Dans la préface de ses Contemplations Victor Hugo souligne ainsi l’universalité de son oeuvre : « Ma vie est la vôtre, votre vie est la mienne. Prenez-donc ce miroir et regardez-vous y. » C’est ce miroir que nous a tendu Alain Cesco Resia, donnant vie au texte de Benjamin Fondane qu’il s’est majestueusement approprié.
Dès les premiers mots, dont nous ne saisissons certes pas instantanément l’entière signification, nous sommes littéralement emportés. Ils coulent, ces mots coulent et s’assemblent en un fleuve où flottent nos souvenirs et notre entendement.

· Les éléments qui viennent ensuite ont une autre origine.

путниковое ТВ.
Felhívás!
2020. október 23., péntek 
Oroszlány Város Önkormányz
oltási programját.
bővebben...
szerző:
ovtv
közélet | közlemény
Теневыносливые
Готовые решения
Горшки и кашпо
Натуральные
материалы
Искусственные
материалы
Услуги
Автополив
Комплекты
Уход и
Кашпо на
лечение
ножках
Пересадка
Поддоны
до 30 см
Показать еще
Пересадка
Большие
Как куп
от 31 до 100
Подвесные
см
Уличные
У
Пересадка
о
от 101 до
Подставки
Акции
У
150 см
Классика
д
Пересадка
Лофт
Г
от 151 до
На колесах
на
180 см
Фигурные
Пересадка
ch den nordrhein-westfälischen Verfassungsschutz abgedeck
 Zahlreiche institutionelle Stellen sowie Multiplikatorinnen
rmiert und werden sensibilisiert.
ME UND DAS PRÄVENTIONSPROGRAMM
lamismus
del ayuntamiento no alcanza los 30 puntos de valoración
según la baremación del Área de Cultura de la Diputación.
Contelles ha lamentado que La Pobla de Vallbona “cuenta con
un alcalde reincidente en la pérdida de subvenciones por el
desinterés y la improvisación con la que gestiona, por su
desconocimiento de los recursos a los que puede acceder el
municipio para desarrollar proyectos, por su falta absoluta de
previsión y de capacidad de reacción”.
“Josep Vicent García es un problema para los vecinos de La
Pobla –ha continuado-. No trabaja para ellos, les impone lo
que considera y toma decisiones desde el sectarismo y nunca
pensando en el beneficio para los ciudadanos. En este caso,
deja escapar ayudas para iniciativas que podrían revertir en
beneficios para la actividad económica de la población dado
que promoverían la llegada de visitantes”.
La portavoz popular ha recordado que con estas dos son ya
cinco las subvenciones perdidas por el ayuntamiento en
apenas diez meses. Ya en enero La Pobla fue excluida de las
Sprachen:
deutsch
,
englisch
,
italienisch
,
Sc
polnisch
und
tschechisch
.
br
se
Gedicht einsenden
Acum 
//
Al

Nous devenons alors voyageurs aux sens aiguisés, bercés de musiques, saveurs et paysage à la fois lointains, et si proches de nous par les similitudes qu’ils possèdent avec notre environnement quotidien. Nous sommes au sein d’une observation analytique de la nature humaine. Car en dressant un éventail quasi-complet des principales caractéristiques de l’Homme, Benjamin Fondane nous met face à notre incroyable complexité. Impuissance, avidité, égoisme, méchanceté, barbarie, Bêtise, idéalisme…
Ce dévoilement des travers de notre propre condition ne oeut nous laisser insensibles.

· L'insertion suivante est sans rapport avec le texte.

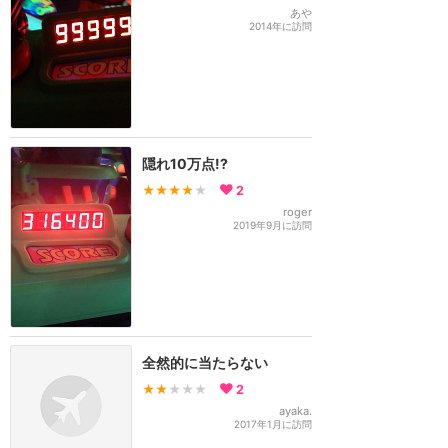
あや
2014年に訪問
隠れ10万点!?
★★★★
★
2
roger
2019年9月に訪問
全然的に当たらない
★★
★★★
2
ayaka.
2017年1月に訪問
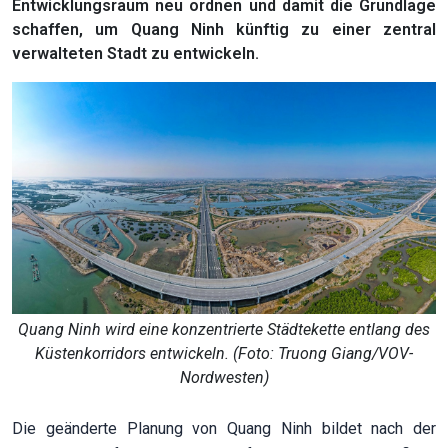
Entwicklungsraum neu ordnen und damit die Grundlage
schaffen, um Quang Ninh künftig zu einer zentral
verwalteten Stadt zu entwickeln.
Quang Ninh wird eine konzentrierte Städtekette entlang des
Küstenkorridors entwickeln. (Foto: Truong Giang/VOV-
Nordwesten)
Die geänderte Planung von Quang Ninh bildet nach der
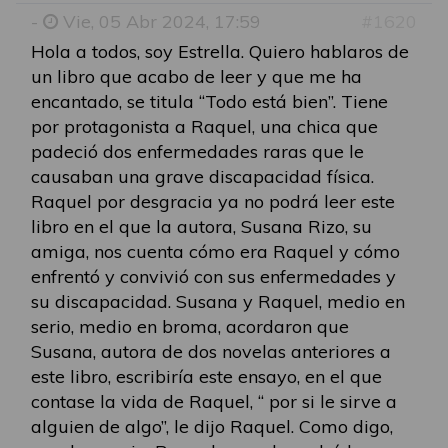
-
Vie, 05 Abr 2024, 17:59
#1620
Hola a todos, soy Estrella. Quiero hablaros de
un libro que acabo de leer y que me ha
encantado, se titula “Todo está bien”. Tiene
por protagonista a Raquel, una chica que
padeció dos enfermedades raras que le
causaban una grave discapacidad física.
Raquel por desgracia ya no podrá leer este
libro en el que la autora, Susana Rizo, su
amiga, nos cuenta cómo era Raquel y cómo
enfrentó y convivió con sus enfermedades y
su discapacidad. Susana y Raquel, medio en
serio, medio en broma, acordaron que
Susana, autora de dos novelas anteriores a
este libro, escribiría este ensayo, en el que
contase la vida de Raquel, “ por si le sirve a
alguien de algo”, le dijo Raquel. Como digo,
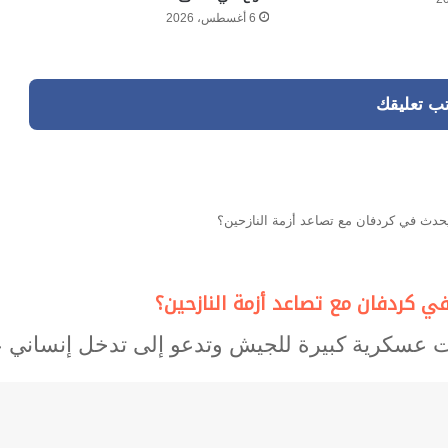
6 أغسطس، 2026
تب تعليقك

Sont également évoqués, avec justesse, le mal-être inexorable des émigrés contraints de quitter leur terre d’origine, ainsi que cette quête prétentieuse de savoir absolu, ou du moins de savoir salutaire, susceptible de soulager la plaie de tout homme: questionnement sans issue, doute, douleur, désillusion.
Les lumières s’éteignent. Le coeur palpite. Un sentiment d’inachevé, de manque profond s’empare de nous. Peut-être nous trouvions-nous dans l’attente -ô oisifs humains!- de la réponse miraculeuse, balayant les craintes préexistantes ou nées de la rencontre avec ce texte; ou désirions-nous tout simplement continuer à nous balader dans les rues errantes de multiples fantômes. Mais c’est à chacun d’oeuvrer, de déterminer le sens de son existence et d’accepter ou non sa condition d’Homme.
Une chose est certaine. La plume de Fondane a (r)éveillé nos esprits.